Optimizing load performance


#1

Hello,

I have a question here about how I am going about loading dense array datasets into SciDB. I want to make sure that I have optimized this as much as possible. I have a fairly simple python script that executes the following loop. I want to utilize the chunk estimation as much as possible because that is will result in the best performance? First, I try to get the optimal chunk size in the 1D data creation, by not setting the chunk. If I know the actual limit of the 1D array, should I add that to get the best loading performance? Next I employ “using” to estimate the chunk size for the target array from the 1D array. Since almost every array will look similar to 1D array that makes sense to me.

This seems to work pretty good, but I am looking for some pointers as some of the files will take over 3 days to load the way I have written them now. One of the datasets I am loading now is a global meris satellite image. It has 8398080000 pixels. 129600*64800. With the script I have written now, It takes about 8 minutes for it to load 1 of 648 inserts. I should mention that I am using the sdb-py library for interacting with the files and scidb.

Would I see performance using the subprocess module and executing iquery statements directly? Also I am thinking of using python’s multiprocessing script. Essentially the script has 2 parts. Part 1 write the file and move into 1D array. Part 2 is the redimension and insert. Could I use the multiprocessing function in python to use different processes. How does SciDB handle simultaneous requests? Would this result in slower performance for both?

Loop:

  1. WriteSciDBFile

{0}[

#(v1,v2,v3,…),
#(v1,v2,v3,…),
#(v1,v2,v3,…)
#]
2) create array 1Darray <v1:type, v2:type, v3:type,…> [xy=0:,?,?]
#I’m doing this in the hopes that I will get the best chunk size for loading the 1D array
3) load(1Darray, scidbfile)
4) if loop == 1:
Create junkArray <v1:type, v2:type, v3:type,…> [xy=0:
,?,?]
store(redimension(apply(1Darray , x, x1, …), junkArray ), junkArray )
#Create the target array that has the optimal chunk size for the 1D array I am loading
create targetArray <> [y=0:{y_max},?,?; x=-0:{x_max}, ?, 1] using junkArray

— # Insert the data from the 1D array into the target Array in strips
insert(redimension(apply( 1Darray, x, x1+{yOffSet}, y, y1 ), targeArray ), targetArray)
if loop > 1:
remove_versions(targetArray, #)


#2

Hey David,

Yes, looks like there’s a lot we can optimize here - along several lines:

  1. speeding up data ingest
  2. speeding up redimensioning

When it comes to data ingest, the fastest way to do it is via binary load. If you don’t want to mess with that, then the fastest way to load text is to use aio to load in TSV data. See a nice set of instructions here.

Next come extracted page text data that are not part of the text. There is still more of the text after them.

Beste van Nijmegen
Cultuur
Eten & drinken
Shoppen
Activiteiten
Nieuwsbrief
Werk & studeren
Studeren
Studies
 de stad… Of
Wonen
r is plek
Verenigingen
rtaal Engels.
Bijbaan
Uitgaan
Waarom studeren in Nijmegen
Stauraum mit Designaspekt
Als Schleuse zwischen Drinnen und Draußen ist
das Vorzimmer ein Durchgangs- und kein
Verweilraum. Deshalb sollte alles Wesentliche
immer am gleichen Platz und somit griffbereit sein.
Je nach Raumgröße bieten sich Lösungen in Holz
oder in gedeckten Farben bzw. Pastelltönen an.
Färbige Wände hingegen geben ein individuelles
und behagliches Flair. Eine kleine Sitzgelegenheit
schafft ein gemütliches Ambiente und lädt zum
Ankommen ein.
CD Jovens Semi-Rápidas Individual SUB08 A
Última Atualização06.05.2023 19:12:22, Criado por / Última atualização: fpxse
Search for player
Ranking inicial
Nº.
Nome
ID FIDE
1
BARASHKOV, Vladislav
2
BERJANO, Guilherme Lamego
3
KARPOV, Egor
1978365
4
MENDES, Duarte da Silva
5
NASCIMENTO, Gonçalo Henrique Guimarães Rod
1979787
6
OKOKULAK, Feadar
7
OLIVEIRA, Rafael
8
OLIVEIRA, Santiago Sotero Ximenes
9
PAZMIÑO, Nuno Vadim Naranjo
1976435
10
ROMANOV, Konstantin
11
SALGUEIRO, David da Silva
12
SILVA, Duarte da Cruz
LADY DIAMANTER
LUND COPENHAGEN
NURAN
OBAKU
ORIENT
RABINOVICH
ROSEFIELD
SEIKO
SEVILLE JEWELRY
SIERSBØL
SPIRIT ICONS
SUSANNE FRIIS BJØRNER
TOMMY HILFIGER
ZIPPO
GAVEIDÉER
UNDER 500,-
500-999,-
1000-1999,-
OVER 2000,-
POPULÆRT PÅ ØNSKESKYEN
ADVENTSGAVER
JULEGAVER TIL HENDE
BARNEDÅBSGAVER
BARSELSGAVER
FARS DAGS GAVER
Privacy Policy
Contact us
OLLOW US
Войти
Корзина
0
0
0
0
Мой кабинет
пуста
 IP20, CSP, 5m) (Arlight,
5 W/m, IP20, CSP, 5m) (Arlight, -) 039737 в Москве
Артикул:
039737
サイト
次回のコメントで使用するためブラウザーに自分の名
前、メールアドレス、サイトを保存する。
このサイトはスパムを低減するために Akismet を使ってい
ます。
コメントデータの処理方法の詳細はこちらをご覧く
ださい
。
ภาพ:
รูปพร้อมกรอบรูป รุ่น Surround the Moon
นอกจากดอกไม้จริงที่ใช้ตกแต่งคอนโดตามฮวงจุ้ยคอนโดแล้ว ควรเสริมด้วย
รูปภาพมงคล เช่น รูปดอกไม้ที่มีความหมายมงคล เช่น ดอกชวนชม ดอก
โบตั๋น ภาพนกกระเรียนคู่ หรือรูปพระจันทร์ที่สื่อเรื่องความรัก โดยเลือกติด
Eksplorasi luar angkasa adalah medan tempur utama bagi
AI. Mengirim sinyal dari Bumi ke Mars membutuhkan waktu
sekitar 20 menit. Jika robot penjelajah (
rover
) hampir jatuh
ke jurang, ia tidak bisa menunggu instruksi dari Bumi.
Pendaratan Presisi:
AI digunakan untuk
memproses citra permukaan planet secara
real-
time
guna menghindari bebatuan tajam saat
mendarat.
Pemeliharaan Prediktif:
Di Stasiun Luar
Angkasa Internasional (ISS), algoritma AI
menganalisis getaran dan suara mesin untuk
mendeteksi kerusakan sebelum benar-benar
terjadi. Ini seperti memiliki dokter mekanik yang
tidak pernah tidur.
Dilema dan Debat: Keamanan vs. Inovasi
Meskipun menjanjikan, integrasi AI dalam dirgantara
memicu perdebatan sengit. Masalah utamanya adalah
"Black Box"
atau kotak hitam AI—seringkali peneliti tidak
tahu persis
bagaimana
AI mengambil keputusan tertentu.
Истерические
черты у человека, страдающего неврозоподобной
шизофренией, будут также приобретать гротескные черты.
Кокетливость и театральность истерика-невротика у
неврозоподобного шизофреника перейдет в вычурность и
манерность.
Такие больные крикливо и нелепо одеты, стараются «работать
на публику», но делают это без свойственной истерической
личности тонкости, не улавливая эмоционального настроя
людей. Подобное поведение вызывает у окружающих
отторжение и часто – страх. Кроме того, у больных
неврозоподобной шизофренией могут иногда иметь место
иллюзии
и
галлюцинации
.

When it comes to redimensioning, your junkArray scheme most likely consumes more time than it gives you. The boundaries of the array don’t make a big difference when it comes to selecting the chunk size. I would definitely try to find ways to use one redimension instead of two - as that is an expensive operation.

It looks like your data are completely dense, so why not pick a chunk size along the lines of 800x800? Do attributes vary in size much?

Finally, there is a prototype for faster redimensioning, that may give you another ~2-4x boost depending on how many attributes your array has. You can give that a try as well. This one won’t auto-chunk for you yet - folks are working on bringing some of that into the core codebase…


#3

In regards to #2 let me be a bit more clear.

When I originally wrote the script I wanted it to be able to dynamically adjust for different datasets. To do that the script needed to determine what the optimal target input array. So the first time through the loop it determines that optimal array using a reredimension in step 4. It only executes this once and you are right that there is a definite cost, but I struggled to figure out how I could do it another way.

I will try implement the aio load to determine for a bit more speedup.